Source information: Begin

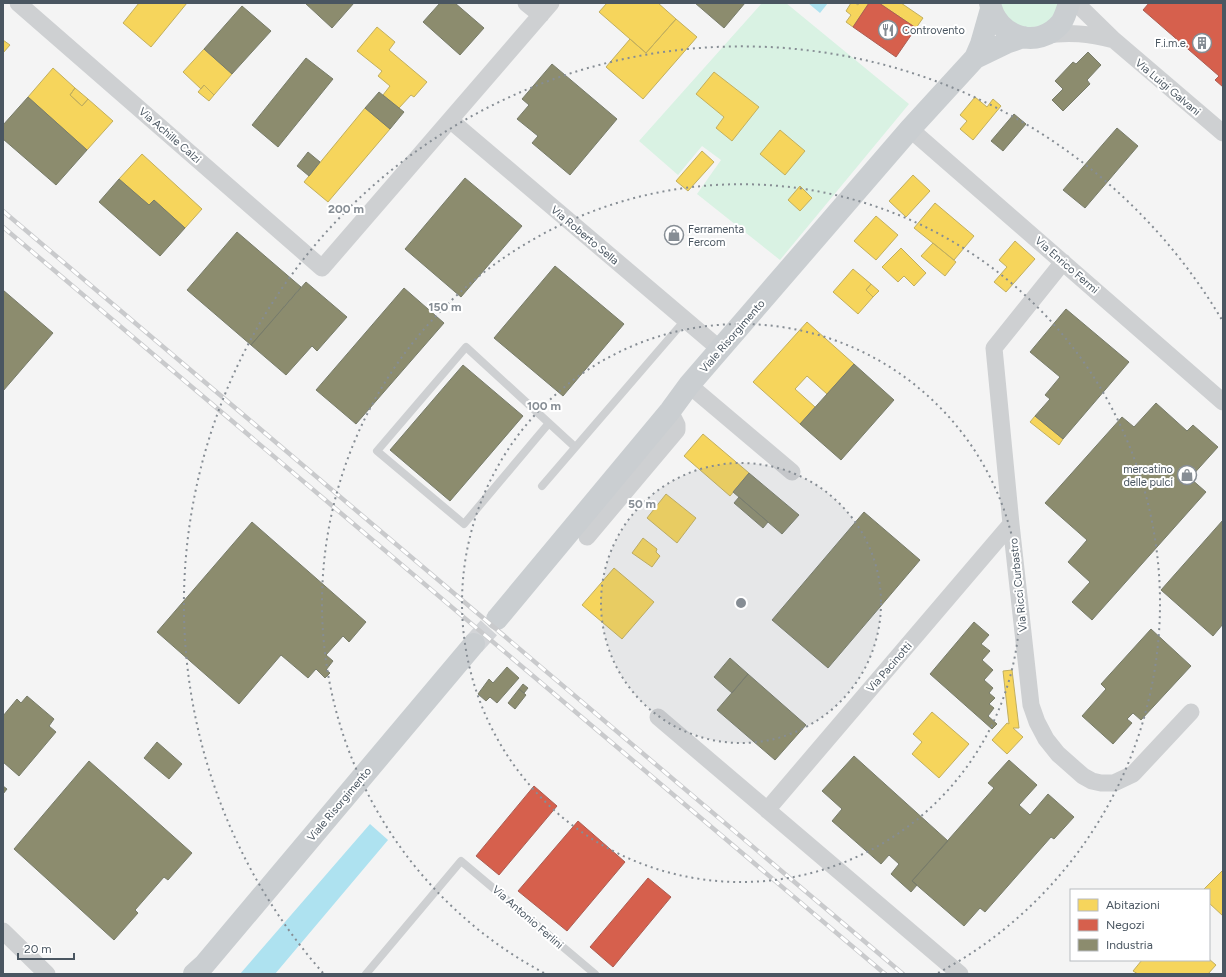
<svg xmlns="http://www.w3.org/2000/svg" width="1226" height="977" font-family="Figtree,sans-serif">
<style>
.green{fill:#d9f2e3}
.water{fill:#aee2f0}
.homes{fill:#f6d55c;stroke:#c2af5e}
.shops{fill:#d6604d;stroke:#ac5d53}
.industry{fill:#8c8c6e;stroke:#787c6a}
.lines{fill:none;stroke-linecap:round;stroke-linejoin:round}
.primary-tunnel{stroke:#d2d4d7;stroke-width:22;stroke-dasharray:22 11;stroke-linecap:butt}
.service{stroke:#ced0d2;stroke-width:8}
.minor{stroke:#ced0d2;stroke-width:17}
.primary{stroke:#caced1;stroke-width:22}
.rail-casing{stroke:#c9cacc;stroke-width:4.5}
.rail{stroke:#fff;stroke-width:3;stroke-dasharray:9;stroke-linecap:butt}
.ring{fill:none;stroke:#868d94;stroke-width:2;stroke-dasharray:2 4}
.labels{text-anchor:middle;stroke-width:4;stroke-linejoin:round;paint-order:stroke}
.poi-label{font-size:11px;fill:#4a5661;stroke:#fff;text-anchor:start}
.street-label{font-size:11px;fill:#4a5661;stroke:#fff}
.centre{fill:#868d94;stroke:#fff;stroke-width:2}
.ring-label{font-size:12px;text-anchor:middle;font-weight:bold;fill:#868d94;stroke:#fff;stroke-width:4;stroke-linejoin:round;paint-order:stroke}
</style>
<rect width="100%" height="100%" fill="#f4f4f4"/>
<path class="green" d="M762 3H786L909 104 780 260 697 194 721 160 702 146 678 175 639 141Z
M1000 3H1059C1057 9 1055 15 1050 20 1039 30 1017 30 1007 17 1004 13 1002 7 1000 3Z"/>
<path class="water" d="M808 3H828L820 13Z
M370 824 388 840 275 974H240Z"/>
<path class="homes" d="M139 3H187L151 47 123 23Z
M607 3H658L676 19 646 53 599 12Z
M851 3H855L858 5 859 3H869L853 27 846 22 851 15 846 11Z
M879 3H901L923 18 916 28Z
M676 19 697 37 643 99 606 67 630 39 646 53Z
M377 27 395 42 389 50 427 82 414 97 411 95 399 108 383 95 390 86 378 76 382 71 357 51Z
M3 40 10 45 3 53Z
M204 49 232 74 214 95 204 85 201 89 183 72Z
M53 68 75 88 70 95 82 106 88 99 113 121 87 150 28 97Z
M714 72 759 107 732 141 716 128 724 117 696 94Z
M204 85 214 95 209 101 198 92Z
M75 88 88 99 82 106 70 95Z
M975 97 987 107 993 99 1001 106 973 140 960 129 967 121 960 115Z
M365 108 390 129 328 202 304 182Z
M780 130 805 151 785 175 760 154Z
M702 151 714 162 688 191 676 181Z
M142 154 202 209 185 228 154 200 149 205 119 179Z
M913 175 930 191 906 217 889 201Z
M800 186 812 198 800 211 788 200Z
M935 203 974 236 954 260 914 228Z
M876 216 898 235 876 260 854 241Z
M1015 241 1035 259 1006 292 994 282 1007 267 999 260Z
M933 243 956 262 945 276 921 256Z
M901 248 926 273 914 286 904 276 898 282 882 267Z
M853 269 871 284 866 290 873 297 858 314 833 292Z
M871 284 879 291 873 297 866 290Z
M807 322 854 364 827 394 807 376 795 389 815 407 800 424 753 382Z
M1035 416 1063 439 1059 445 1030 422Z
M703 434 749 473 730 496 684 456Z
M666 494 696 518 677 543 647 518Z
M643 538 657 549 656 552 660 556 652 567 632 553Z
M614 568 654 602 622 639 582 605Z
M1012 670 1019 728H1013L1023 737 1007 754 992 740 1007 723 1009 724 1003 671Z
M932 712 969 744 939 778 912 754 922 742 913 734Z
M1222 871 1223 872V916L1209 903V890H1203Z
M1209 959 1216 965 1208 974H1138L1133 971 1142 960H1209Z"/>
<path class="shops" d="M869 3H879L916 28 896 57 853 27Z
M1149 3H1223V87L1215 80 1219 76 1143 10Z
M534 786 557 806 499 875 476 856Z
M578 821 625 862 567 931 518 891Z
M648 878 671 897 613 967 590 947Z"/>
<path class="industry" d="M305 3H354L332 28Z
M440 3H455L484 28 460 55 423 22Z
M695 3H745L724 28Z
M242 6 271 31 232 74 204 49Z
M1088 52 1101 65 1087 80 1090 84 1063 111 1052 100 1063 89 1055 81 1073 62 1076 64Z
M306 58 333 79 278 147 252 125Z
M552 64 617 119 570 175 532 143 538 136 517 119 529 105 522 99Z
M379 92 404 112 390 129 365 108Z
M28 97 87 150 56 185 3 139V125Z
M1014 114 1026 124 1003 151 991 141Z
M1117 128 1138 146 1085 208 1063 190Z
M308 152 320 162 309 176 297 166Z
M465 178 522 226 461 297 405 249Z
M119 179 149 205 154 200 185 228 160 256 99 202Z
M237 232 301 287 251 345 187 290Z
M555 266 624 324 563 396 494 338Z
M306 282 347 317 317 351 312 346 286 375 251 345Z
M404 288 444 323 356 424 316 390Z
M3 290 53 333 3 391Z
M1066 309 1129 362 1063 439 1035 416 1050 399 1045 395 1060 377 1030 352Z
M854 364 894 400 841 460 800 424Z
M463 365 523 416 450 501 390 450Z
M1156 403 1187 431 1193 425 1218 447 1190 478 1206 492 1092 620 1072 602 1090 582 1068 562 1087 540 1045 503 1122 417 1134 427Z
M749 473 799 515 782 534 733 492Z
M739 497 768 522 763 528 734 503Z
M864 512 920 560 828 668 772 620Z
M1223 520V624L1213 636 1161 590Z
M252 522 366 622 349 642 343 636 326 655 333 661 326 670 330 673 325 678 316 669 308 678 281 655 239 704 157 632Z
M974 622 989 635 981 644 990 651 982 660 993 670 984 680 993 688 989 693 995 698 989 704 994 708 988 716 997 724 992 729 930 674Z
M1151 629 1191 666 1141 720 1133 713 1127 719 1132 723 1113 744 1082 716 1106 689 1101 684Z
M730 658 748 674 732 693 714 677Z
M507 667 519 678 497 703 490 697 486 701 478 694 489 679 493 683Z
M748 674 806 725 775 760 717 710Z
M523 684 528 688 524 693 519 689Z
M519 689 526 695 515 709 508 703Z
M27 696 54 719 49 726 56 732 19 776 3 762V716L17 699 21 703Z
M157 742 182 764 169 779 144 758Z
M854 756 948 841 912 881 917 885 911 892 891 874 899 864 889 855 881 864 832 821 842 809 822 791Z
M1009 760 1037 785 1019 805 1030 815 1048 794 1074 817 1054 839 1051 837 985 912 980 908 964 926 912 881 994 788 988 783Z
M89 761 192 853 168 880 164 877 135 910 138 913 114 940 14 849Z
M3 786 7 789 3 794Z"/>
<g class="lines">
<path class="primary-tunnel" d="M474 644 497 619"/>
<path class="service" d="M549 423 464 524 377 451 466 347 575 447
M542 486 685 320
M366 974 461 861 595 974"/>
<path class="minor" d="M18 3 322 268 551 3
M526 3 541 15
M1076 3 1114 40 1223 133
M1044 36C1068 31 1090 34 1114 40
M450 120 721 350
M910 129 1223 402
M1063 262 994 348 1011 524 1031 705 1037 722 1046 739 1058 754 1083 776 1092 781 1101 783H1114L1133 774 1191 712
M689 385 792 472
M587 537 672 436 677 430V425L670 411
M658 717 960 974
M767 810 1011 524
M3 931 47 974"/>
<path class="primary" d="M990 3C996 37 1038 51 1061 23 1065 17 1067 10 1069 3
M975 58 1006 43 1023 37
M497 619 670 411 689 385 910 129 975 58 981 44 991 9
M194 974 204 965 474 644"/>
<g class="rail-casing">
<path id="rail" d="M3 211 903 974
M3 227 885 974"/>
</g>
<use href="#rail" class="rail"/>
</g>
<circle cx="741" cy="603" r="140" fill="#868d94" fill-opacity=".12"/>
<g class="ring">
<circle cx="741" cy="603" r="140"/>
<circle cx="741" cy="603" r="279"/>
<path d="M544 973A419 419 0 1 1 938 973"/>
<path d="M323 973A558 558 0 1 1 1222 320"/>
</g>
<defs>
<g id="restaurant-ring" transform="scale(1)"><circle r="9.5" fill="#fff" stroke="#868d94" stroke-width="1.5"/><path d="M-5-6h1v4h1v-4h1v4h1v-4h1v5L-1.5 .5V6h-2V.5L-5-1ZM5-6V6H3V1.5H1.5Q1.5-4 5-6Z" fill="#868d94"/></g>
<g id="building-ring" transform="scale(1)"><circle r="9.5" fill="#fff" stroke="#868d94" stroke-width="1.5"/><path d="M-4-6H4V6H1V3H-1V6H-4ZM-2.5-4.3h1.7v1.8h-1.7ZM.8-4.3h1.7v1.8H.8ZM-2.5-1h1.7V.8h-1.7ZM.8-1h1.7V.8H.8Z" fill="#868d94"/></g>
<g id="shop-ring" transform="scale(1)"><circle r="9.5" fill="#fff" stroke="#868d94" stroke-width="1.5"/><path d="M-5-2.5h2.3a2.7 3.5 0 0 1 5.4 0H5L5.5 6h-11ZM-1.5-2.5h3a1.5 2.3 0 0 0-3 0Z" fill="#868d94"/></g>
</defs>
<g fill-rule="evenodd">
<use href="#restaurant-ring" x="888" y="30"/>
<use href="#building-ring" x="1202" y="43"/>
<use href="#shop-ring" x="674" y="235"/>
<use href="#shop-ring" x="1187" y="475"/>
</g>
<g class="labels">
<g class="poi-label">
<text x="902" y="34">Controvento</text>
<text x="1188" y="47" text-anchor="end">F.i.m.e.</text>
<text x="688" y="233">Ferramenta<tspan x="688" dy="13">Fercom</tspan></text>
<text x="1173" y="473" text-anchor="end">mercatino<tspan x="1173" dy="13">delle pulci</tspan></text>
</g>
<g class="street-label">
<text transform="translate(1168 87) rotate(40)" y="4">Via Luigi Galvani</text>
<text transform="translate(170 135) rotate(41)" y="4">Via Achille Calzi</text>
<text transform="translate(585 235) rotate(40)" y="4">Via Roberto Sella</text>
<text transform="translate(1067 265) rotate(41)" y="4">Via Enrico Fermi</text>
<text transform="translate(732 336) rotate(-49)" y="4">Viale Risorgimento</text>
<text transform="translate(1018 585) rotate(-96)" y="4">Via Ricci Curbastro</text>
<text transform="translate(889 667) rotate(-49)" y="4">Via Pacinotti</text>
<text transform="translate(339 804) rotate(-50)" y="4">Viale Risorgimento</text>
<text transform="translate(528 917) rotate(41)" y="4">Via Antonio Ferlini</text>
</g>
</g>
<circle cx="741" cy="603" r="6" class="centre"/>
<g class="ring-label">
<text x="346" y="213">200 m</text>
<text x="445" y="311">150 m</text>
<text x="544" y="410">100 m</text>
<text x="642" y="508">50 m</text>
</g>
<rect width="1226" height="977" fill="none" stroke="#4a5661" stroke-width="8"/>
<rect x="1070" y="889" width="140" height="72" fill="#ffffff" stroke="#b7bbc0"/>
<rect x="1078" y="899" width="20" height="12" fill="#f6d55c" stroke="#b7bbc0"/>
<text x="1106" y="909" font-size="12" fill="#4a5661">Abitazioni</text>
<rect x="1078" y="919" width="20" height="12" fill="#d6604d" stroke="#b7bbc0"/>
<text x="1106" y="929" font-size="12" fill="#4a5661">Negozi</text>
<rect x="1078" y="939" width="20" height="12" fill="#8c8c6e" stroke="#b7bbc0"/>
<text x="1106" y="949" font-size="12" fill="#4a5661">Industria</text>
<path d="M18 953v6h56v-6" fill="none" stroke="#4a5661" stroke-width="2"/>
<text x="24" y="953" font-size="12" fill="#4a5661" stroke="#ffffff" stroke-width="3" paint-order="stroke">20 m</text>
</svg>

Source information: End

Exercise details — Only one stretch of the data above is needed. Restate it word for word, from the line containing "M614 568 654 602 622 639 582 605Z" through the line containing "M519 689 526 695 515 709 508 703Z", both ends included.

Solution —
M614 568 654 602 622 639 582 605Z
M1012 670 1019 728H1013L1023 737 1007 754 992 740 1007 723 1009 724 1003 671Z
M932 712 969 744 939 778 912 754 922 742 913 734Z
M1222 871 1223 872V916L1209 903V890H1203Z
M1209 959 1216 965 1208 974H1138L1133 971 1142 960H1209Z"/>
<path class="shops" d="M869 3H879L916 28 896 57 853 27Z
M1149 3H1223V87L1215 80 1219 76 1143 10Z
M534 786 557 806 499 875 476 856Z
M578 821 625 862 567 931 518 891Z
M648 878 671 897 613 967 590 947Z"/>
<path class="industry" d="M305 3H354L332 28Z
M440 3H455L484 28 460 55 423 22Z
M695 3H745L724 28Z
M242 6 271 31 232 74 204 49Z
M1088 52 1101 65 1087 80 1090 84 1063 111 1052 100 1063 89 1055 81 1073 62 1076 64Z
M306 58 333 79 278 147 252 125Z
M552 64 617 119 570 175 532 143 538 136 517 119 529 105 522 99Z
M379 92 404 112 390 129 365 108Z
M28 97 87 150 56 185 3 139V125Z
M1014 114 1026 124 1003 151 991 141Z
M1117 128 1138 146 1085 208 1063 190Z
M308 152 320 162 309 176 297 166Z
M465 178 522 226 461 297 405 249Z
M119 179 149 205 154 200 185 228 160 256 99 202Z
M237 232 301 287 251 345 187 290Z
M555 266 624 324 563 396 494 338Z
M306 282 347 317 317 351 312 346 286 375 251 345Z
M404 288 444 323 356 424 316 390Z
M3 290 53 333 3 391Z
M1066 309 1129 362 1063 439 1035 416 1050 399 1045 395 1060 377 1030 352Z
M854 364 894 400 841 460 800 424Z
M463 365 523 416 450 501 390 450Z
M1156 403 1187 431 1193 425 1218 447 1190 478 1206 492 1092 620 1072 602 1090 582 1068 562 1087 540 1045 503 1122 417 1134 427Z
M749 473 799 515 782 534 733 492Z
M739 497 768 522 763 528 734 503Z
M864 512 920 560 828 668 772 620Z
M1223 520V624L1213 636 1161 590Z
M252 522 366 622 349 642 343 636 326 655 333 661 326 670 330 673 325 678 316 669 308 678 281 655 239 704 157 632Z
M974 622 989 635 981 644 990 651 982 660 993 670 984 680 993 688 989 693 995 698 989 704 994 708 988 716 997 724 992 729 930 674Z
M1151 629 1191 666 1141 720 1133 713 1127 719 1132 723 1113 744 1082 716 1106 689 1101 684Z
M730 658 748 674 732 693 714 677Z
M507 667 519 678 497 703 490 697 486 701 478 694 489 679 493 683Z
M748 674 806 725 775 760 717 710Z
M523 684 528 688 524 693 519 689Z
M519 689 526 695 515 709 508 703Z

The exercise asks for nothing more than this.